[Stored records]
--------------------
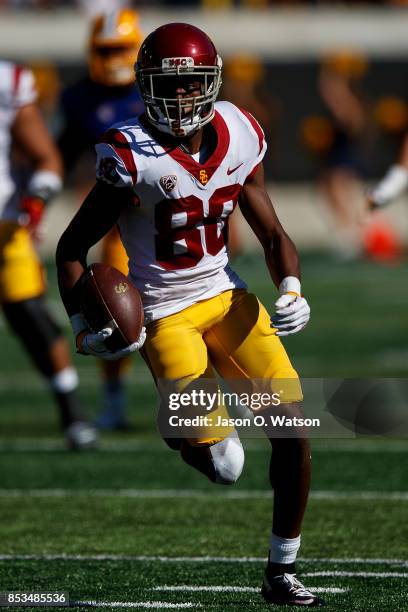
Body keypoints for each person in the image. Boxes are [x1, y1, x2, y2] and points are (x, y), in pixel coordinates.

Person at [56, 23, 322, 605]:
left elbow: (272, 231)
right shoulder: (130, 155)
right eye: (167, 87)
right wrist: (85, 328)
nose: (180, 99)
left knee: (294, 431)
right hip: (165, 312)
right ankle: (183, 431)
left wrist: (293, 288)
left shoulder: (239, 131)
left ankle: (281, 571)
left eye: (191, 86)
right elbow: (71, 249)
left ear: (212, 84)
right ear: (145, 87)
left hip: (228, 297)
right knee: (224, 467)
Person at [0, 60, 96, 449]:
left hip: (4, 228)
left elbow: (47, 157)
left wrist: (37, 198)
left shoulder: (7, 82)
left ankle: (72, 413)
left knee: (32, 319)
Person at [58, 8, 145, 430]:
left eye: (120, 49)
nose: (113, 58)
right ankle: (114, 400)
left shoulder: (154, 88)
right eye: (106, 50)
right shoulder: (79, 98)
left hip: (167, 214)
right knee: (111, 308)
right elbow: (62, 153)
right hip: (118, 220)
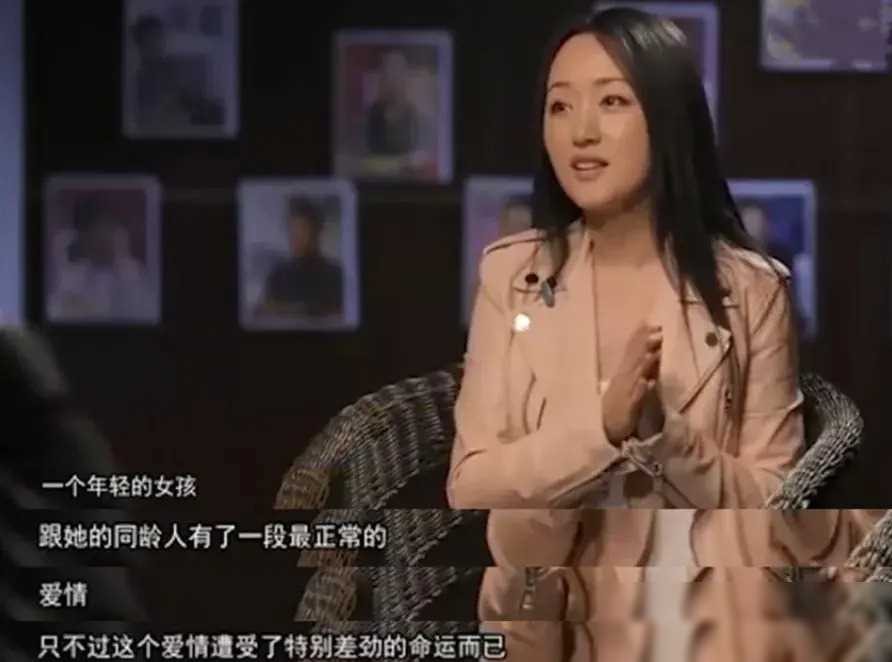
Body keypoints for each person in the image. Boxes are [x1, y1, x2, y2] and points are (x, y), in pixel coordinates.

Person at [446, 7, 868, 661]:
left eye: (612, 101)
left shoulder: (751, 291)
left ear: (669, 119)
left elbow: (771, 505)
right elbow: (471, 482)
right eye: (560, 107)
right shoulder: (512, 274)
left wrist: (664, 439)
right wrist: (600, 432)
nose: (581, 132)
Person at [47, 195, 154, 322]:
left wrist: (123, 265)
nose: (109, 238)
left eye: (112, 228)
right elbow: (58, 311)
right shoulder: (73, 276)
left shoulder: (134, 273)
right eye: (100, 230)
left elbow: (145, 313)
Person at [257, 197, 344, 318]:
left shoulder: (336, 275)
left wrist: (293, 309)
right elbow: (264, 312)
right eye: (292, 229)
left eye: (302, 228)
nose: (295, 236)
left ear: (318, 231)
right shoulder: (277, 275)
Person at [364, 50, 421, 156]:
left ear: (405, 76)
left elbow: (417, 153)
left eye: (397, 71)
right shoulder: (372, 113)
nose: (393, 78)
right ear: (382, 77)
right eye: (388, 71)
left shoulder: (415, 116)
--------------------
# TASK OBJECTIVE
Among the entries above, copy exactly only the lines starting with the one containing "nose: (180, 99)" and going through the one containing "nose: (113, 58)", both ends included.

# ANSWER TO THIS PROBLEM
nose: (180, 99)
left knee: (294, 431)
right hip: (165, 312)
right ankle: (183, 431)
left wrist: (293, 288)
left shoulder: (239, 131)
left ankle: (281, 571)
left eye: (191, 86)
right elbow: (71, 249)
left ear: (212, 84)
right ear: (145, 87)
left hip: (228, 297)
right knee: (224, 467)
Person at [0, 60, 96, 449]:
left hip: (4, 228)
left elbow: (47, 157)
left wrist: (37, 198)
left shoulder: (7, 82)
left ankle: (72, 413)
left knee: (32, 319)
Person at [58, 8, 145, 430]:
left eye: (120, 49)
nose: (113, 58)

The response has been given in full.